Lucy nodded. “As in the school system,” she said. “If they find someone they want on the Squad, they fix it so that they’re transferred to Bayport. That’s how we got you. They transferred your dad, and you moved here.”

I tried to digest this information. I’d hacked into the Pentagon, and a month later, my dad had been transferred to Bayport. I’d never made the connection before, but now, it was undeniable. “Are you telling me that I moved to Bayport
because
somebody wanted me to eventually be Squad Girl?”

Lucy gave me a very meek smile. “Would that be a bad thing?”

Honestly, I wasn’t sure. I didn’t like the idea of the government playing puppet-master with my life, but it made me realize, maybe for the first time, that the Squad was very real, and that the Big Guys Upstairs, whoever they were, were very, very powerful.

“How many other transfers are there?” I asked.

Lucy, sensing that I wasn’t going to maim the messenger, smiled broadly. “Most of the time, the Squad’s about fifty-fifty. Half of us have been cheerleaders forever, and just happen to have an aptitude for the spy thing, and half of us are special skills peeps who are transferred in.”

“Which half is which?” I asked.

“You, Chloe, Tara, and Zee were transfers,” Lucy said happily. “Did you know that Zee has a PhD?”

“She has a
what
?”

“A PhD. In forensic psychology and stuff. She might have another one or something, but I’m not really sure.”

“Lucy,” I said patiently. “Zee’s a senior in high school. And her claim to fame is the fact that she can tie a cherry stem in a knot with her tongue. Unless PhD stands for Pretty Hot Diva, I don’t think—”

“She was a transfer,” Lucy said stubbornly, like that explained it.

“So she got a PhD, and then a bunch of government guys said, ‘Hey, want to become a high school cheerleader?’ And she just said yes?”

Lucy nodded. “Pretty much,” she said. “I guess the first time around, she graduated high school when she was like eight or nine, so it was pretty much no fun at all.”

My mind was spinning. The government had transferred my parents to Bayport so that I would become a Bayport High varsity cheerleader, aka Double-0-Toby. These same government guys plucked Zee straight out of grad school and convinced her that high school would be more fun the second time around.

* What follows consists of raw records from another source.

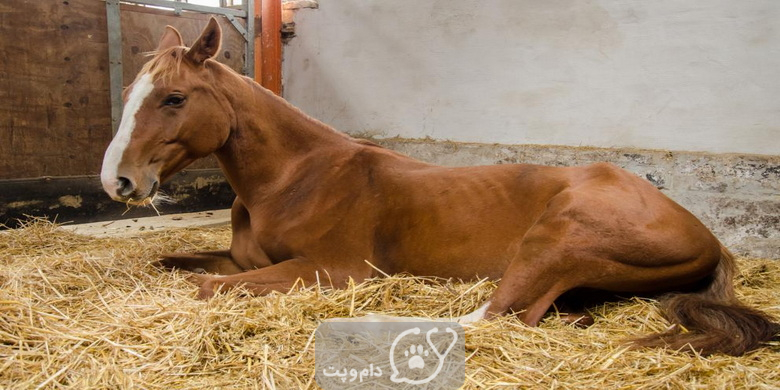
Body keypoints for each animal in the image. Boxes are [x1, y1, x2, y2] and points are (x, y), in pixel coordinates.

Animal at [100, 20, 776, 356]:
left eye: (174, 97)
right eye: (133, 91)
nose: (117, 180)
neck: (295, 180)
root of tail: (709, 237)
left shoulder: (335, 270)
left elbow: (207, 287)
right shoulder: (245, 259)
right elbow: (176, 264)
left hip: (560, 238)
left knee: (494, 315)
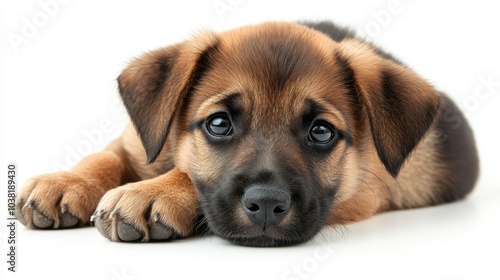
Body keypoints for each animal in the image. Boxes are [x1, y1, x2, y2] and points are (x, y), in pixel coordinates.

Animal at [15, 20, 478, 246]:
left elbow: (187, 174)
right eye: (219, 123)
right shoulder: (138, 142)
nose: (268, 205)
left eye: (321, 132)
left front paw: (154, 192)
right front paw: (67, 181)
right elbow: (105, 155)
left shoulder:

“And Tara and Chloe?” I asked.

“Tara’s an exchange student,” Lucy said. “You’ve probably noticed the British accent. It’s real. She grew up in England, mostly, but traveled a lot. Her parents were really gung ho on the Squad thing. And Chloe got some patent thingy when she was like ten, and they got her here the next year.”

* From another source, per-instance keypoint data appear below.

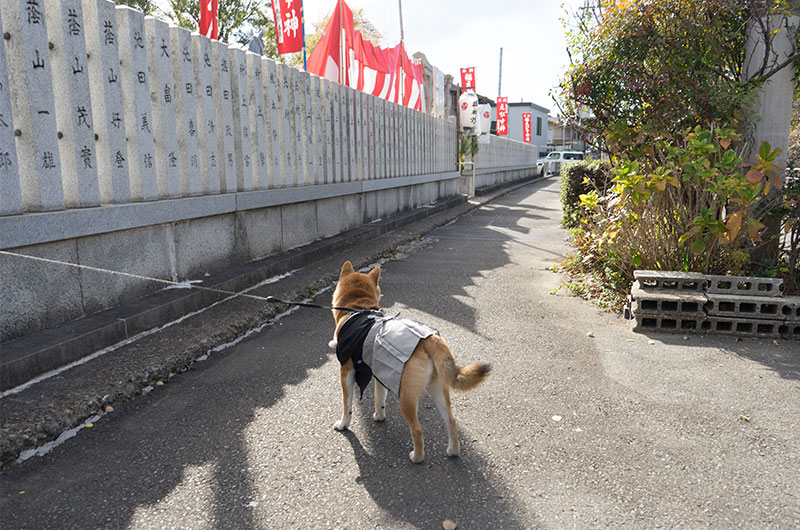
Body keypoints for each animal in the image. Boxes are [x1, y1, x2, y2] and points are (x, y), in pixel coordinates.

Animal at [328, 260, 490, 462]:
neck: (357, 307)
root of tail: (429, 339)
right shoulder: (380, 370)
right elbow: (379, 397)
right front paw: (379, 415)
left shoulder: (347, 371)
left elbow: (347, 404)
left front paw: (343, 424)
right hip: (438, 389)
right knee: (451, 421)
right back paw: (453, 451)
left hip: (405, 398)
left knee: (417, 430)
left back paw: (417, 457)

“And the rest of you guys?” I asked. “One day, you were just cheerleaders, and the next—boom—you’re secret agents?”

I could almost understand the idea behind using a cheerleading squad as a cover-up—after all, if you stick a girl in a cheerleading skirt, no one takes her seriously—but the idea that half of us had been handpicked by the government for our “special skills” and that the other half had been chosen from the current supply of cheerleaders was still a little mind-boggling.

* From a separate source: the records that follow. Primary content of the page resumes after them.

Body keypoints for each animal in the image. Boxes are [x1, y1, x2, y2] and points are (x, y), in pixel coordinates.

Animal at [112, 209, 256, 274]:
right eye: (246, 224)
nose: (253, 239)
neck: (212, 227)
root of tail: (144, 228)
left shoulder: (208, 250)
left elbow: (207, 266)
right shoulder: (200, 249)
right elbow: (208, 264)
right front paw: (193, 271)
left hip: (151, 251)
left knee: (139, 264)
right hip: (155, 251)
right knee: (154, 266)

“Cheerleaders and secret agents have more in common than you might think, Toby,” Lucy said.

I think the word
incredulous
would probably be something of an understatement for the expression that came over my face at that pronouncement.

Lucy rolled her eyes. “Oh, Toby,” she said, like we’d been friends for a million years and she just couldn’t get over how very silly I was in the most endearing of ways. “Here,” she said, picking a notebook up off the counter. “Read this. It’s this Squad history thing that Brooke got somewhere. It’s got all of the stuff I told you in it, but it probably explains it better.”

I seriously doubted there was anything in that book that could make me believe that high school cheerleaders were somehow predisposed to being brilliant government operatives, but it would have taken someone with a far harder heart than my own to tell that to Lucy Wheeler.

“So,” she said brightly. “We still have like twenty minutes before you have to report to the salon. Wanna blow stuff up?”

All things considered, that was the nicest thing anyone had said to me all day.